Les arcanes de la publicité sur internet

La suite logique du billet précédent sur le tsunami internet est l'enjeu publicitaire qu'il constitue. Il est très clairement présenté dans un article publié hier qui détaille les arcanes, plus ou moins réjouissantes, de la publicité sur internet :

Martine Valo, “Comment la publicité envahit Internet ,” Le Monde 2 , juin 13, 2008. ici

Pour donner envie de le lire, voici le dernier paragraphe :

Pendant ce temps-là, Jean-Pascal Mathieu, du Lab – une équipe de recherche au sein de Nurun, une grosse agence internationale –, s'efforce d'anticiper les utilisations futures des nouvelles technologies. Ainsi, qu'est-ce que le marketing sera capable de tirer du livre électronique ? Il pourra l'offrir en prime, puisqu'Internet a "la capacité de distribuer sans coût des choses qui ont de la valeur", pour reprendre sa citation qui laisse rêveur. Autre piste de réflexion : si un ami est une personne dont l'avis compte, comment fournir à un consommateur un avantage qu'il pourra lui-même transmettre à un proche ? "Notre capacité d'absorption est atteinte depuis longtemps. Proposer des choses intelligentes est le seul moyen de s'insérer dans le temps de cerveau disponible de chacun", assure le vice-président stratégique. Cet homme-là, comme il le dit lui-même, est un optimiste.

Mais comme par ailleurs, une étape, peut-être décisive, a été franchie avec l'accord Yahoo!-Google dans le feuilleton de la tentative de rachat par Microsoft du premier, la position déjà très dominante de Adwords est encore renforcée. Aussi les sophistications décrites dans l'article pourraient bien se réduire à une seule modalité, simplissime dans sa présentation ultime : l'achat de mots-clé pour positionner des liens sponsorisés.

Sur ce sujet, voir par exemple le billet de Didier Durand :

Google-Yahoo: good for all? not really..., Média & Tech, 13 juin 2008.

dimanche 18 mai 2008

Nouveau et vieux mondes

J’ai participé à une intéressante journée d’études sur l’économie et le droit des moteurs de recherche organisée à la Sorbonne dans le cadre de la Chaire de recherche « Innovation & Régulation des services numériques » (voir ici pour le programme). Je n'entrerai pas dans l'ensemble du contenu, il devrait être accessible sur le site prochainement. Ce fut fort riche et j'y ai beaucoup appris. Je voudrais juste relever une impression générale.

◆ DONNÉES FOURNIES:
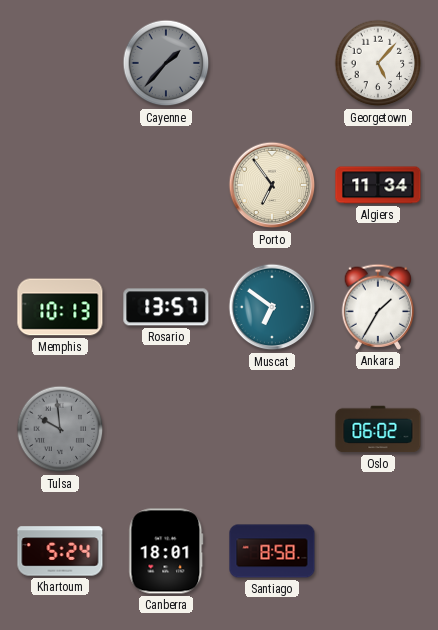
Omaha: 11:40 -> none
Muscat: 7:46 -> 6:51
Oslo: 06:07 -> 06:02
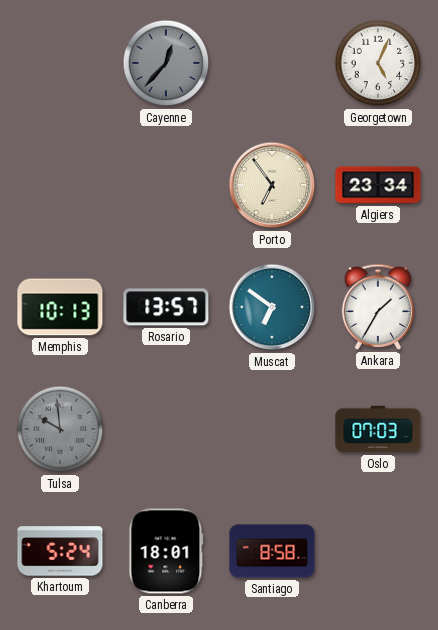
Cayenne: 1:37 -> 12:37
Georgetown: 5:07 -> 5:04
Algiers: 11:34 -> 23:34
Oslo: 06:02 -> 07:03
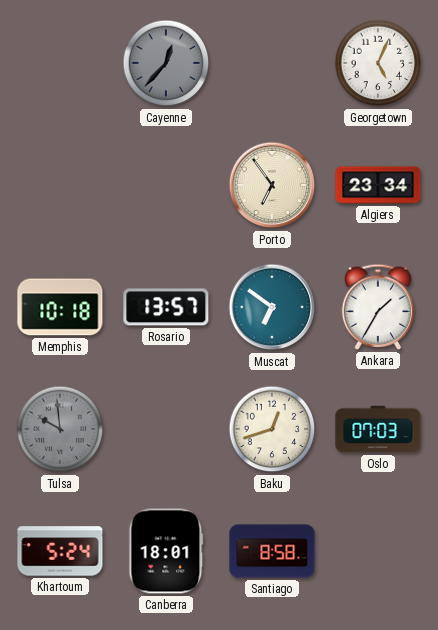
Memphis: 10:13 -> 10:18
Baku: none -> 12:42
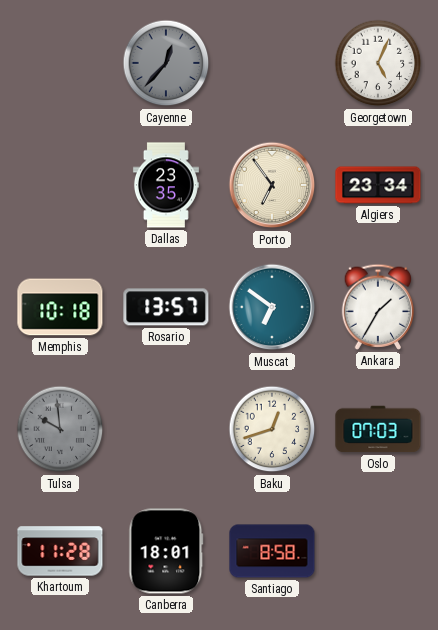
Dallas: none -> 23:35
Khartoum: 5:24 -> 11:28
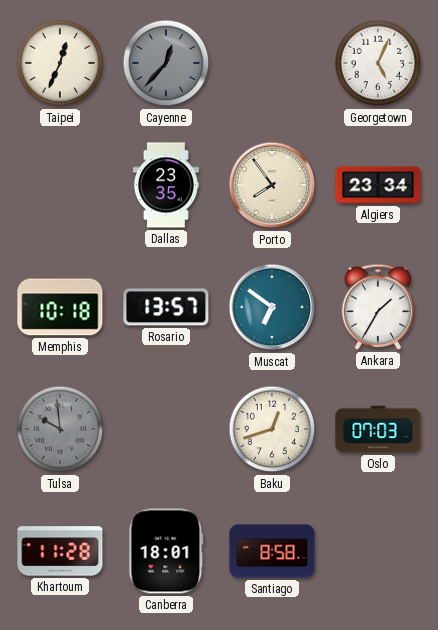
Taipei: none -> 12:34
Porto: 6:54 -> 7:54
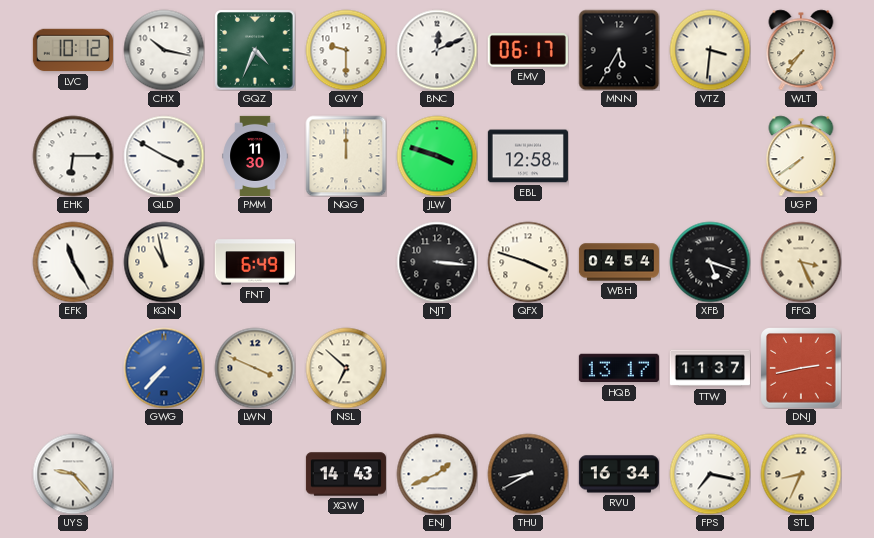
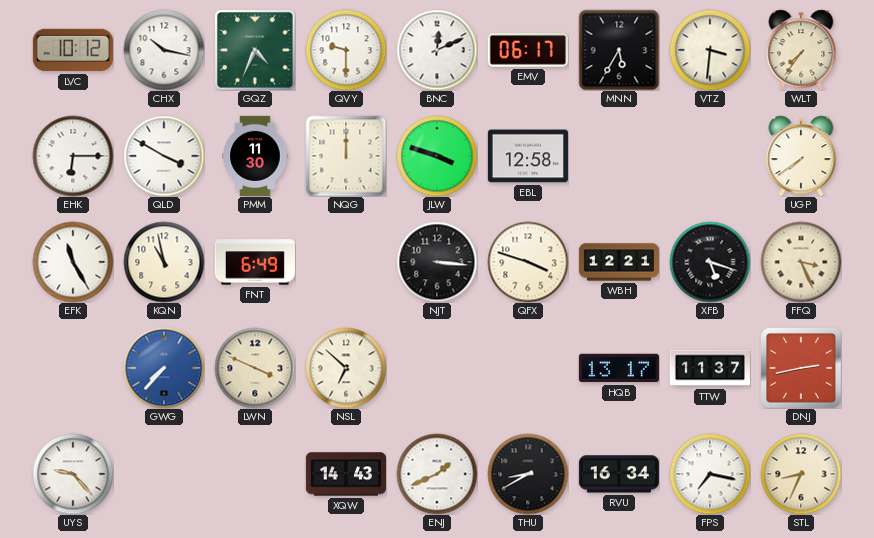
WBH: 04:54 -> 12:21
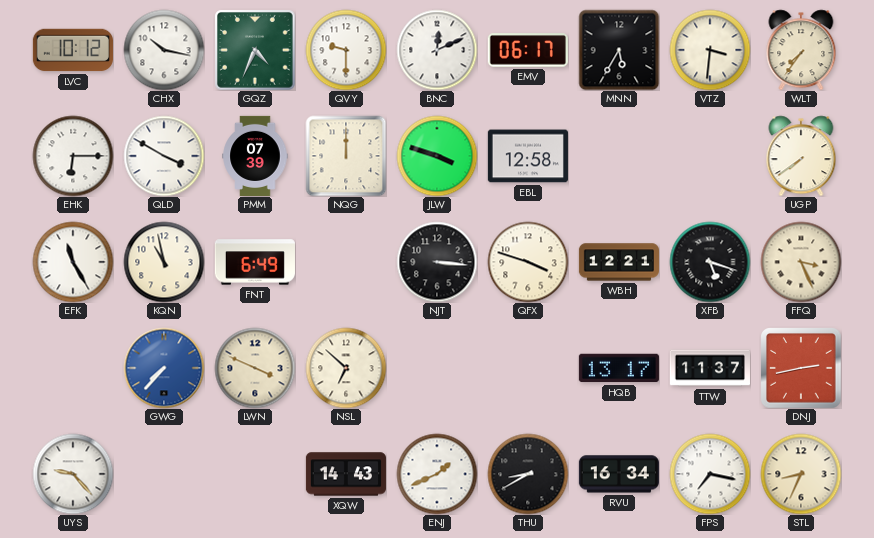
PMM: 11:30 -> 07:39
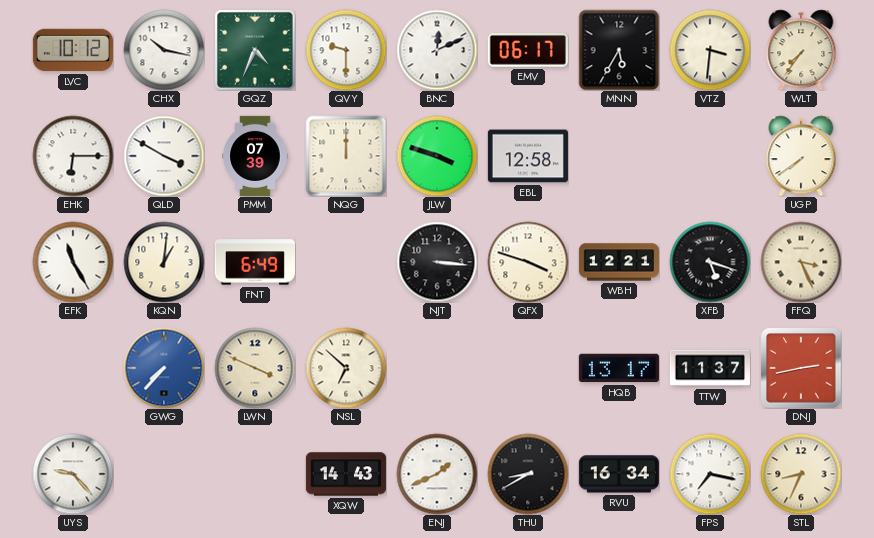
KQN: 10:58 -> 1:01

◆ EXERCICES:
A. Recopiez chacune des lignes où figure la chaîne « none », en tenant compte de la casse.
B. Rédigez la suite du texte sur la publicité en ligne et les moteurs de recherche, à partir de sa dernière phrase.
Le texte et les lignes sont deux ensembles indépendants.

◆ RÉPONSES PAR TÂCHE:
A.
Omaha: 11:40 -> none
Baku: none -> 12:42
Dallas: none -> 23:35
Taipei: none -> 12:34

B.
Cette journée a montré de façon éclatante combien l'époque que nous vivons peut se lire comme un choc, une confrontation, entre un nouveau monde qui se cherche, audacieux parfois jusqu'à l'arrogance et l'inconscience, et un vieux monde qui l'observe, sage mais parfois jusqu'à la frilosité et l'aveuglement. Cette confrontation a été illustrée par plusieurs des thèmes développés, par la structure des analyses, et jusque dans les postures, l'habillement, on pourrait dire l'éthologie de la recherche.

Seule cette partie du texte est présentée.